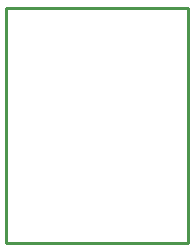
<source format=gko>
%FSLAX42Y42*%
%MOMM*%
G71*
G01*
G75*
G04 Layer_Color=16711935*
%ADD10R,0.90X0.95*%
%ADD11R,0.95X0.90*%
%ADD12R,7.00X5.00*%
%ADD13R,4.00X6.00*%
%ADD14R,5.00X5.00*%
%ADD15R,0.90X0.90*%
%ADD16R,1.25X0.90*%
%ADD17R,0.90X1.25*%
%ADD18R,0.90X0.90*%
%ADD19C,0.25*%
%ADD20R,2.50X5.00*%
%ADD21C,2.50*%
%ADD22R,1.10X1.15*%
%ADD23R,1.15X1.10*%
%ADD24R,7.20X5.20*%
%ADD25R,4.20X6.20*%
%ADD26R,5.20X5.20*%
%ADD27R,1.10X1.10*%
%ADD28R,1.45X1.10*%
%ADD29R,1.10X1.45*%
%ADD30R,1.10X1.10*%
%ADD31R,2.70X5.20*%
%ADD32C,2.70*%
D19*
X9330Y5220D02*
Y7210D01*
Y5220D02*
X10868D01*
X9330Y7210D02*
X10868D01*
X10868Y5220D02*
Y7210D01*
M02*

</source>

### [WRITTEN TASK]
In transcribing the records, omit the pictures and keep everything else exactly as it appears.

### [SOLUTION TO THIS PROBLEM]
<source format=gko>
%FSLAX42Y42*%
%MOMM*%
G71*
G01*
G75*
G04 Layer_Color=16711935*
%ADD10R,0.90X0.95*%
%ADD11R,0.95X0.90*%
%ADD12R,7.00X5.00*%
%ADD13R,4.00X6.00*%
%ADD14R,5.00X5.00*%
%ADD15R,0.90X0.90*%
%ADD16R,1.25X0.90*%
%ADD17R,0.90X1.25*%
%ADD18R,0.90X0.90*%
%ADD19C,0.25*%
%ADD20R,2.50X5.00*%
%ADD21C,2.50*%
%ADD22R,1.10X1.15*%
%ADD23R,1.15X1.10*%
%ADD24R,7.20X5.20*%
%ADD25R,4.20X6.20*%
%ADD26R,5.20X5.20*%
%ADD27R,1.10X1.10*%
%ADD28R,1.45X1.10*%
%ADD29R,1.10X1.45*%
%ADD30R,1.10X1.10*%
%ADD31R,2.70X5.20*%
%ADD32C,2.70*%
D19*
X9330Y5220D02*
Y7210D01*
Y5220D02*
X10868D01*
X9330Y7210D02*
X10868D01*
X10868Y5220D02*
Y7210D01*
M02*

</source>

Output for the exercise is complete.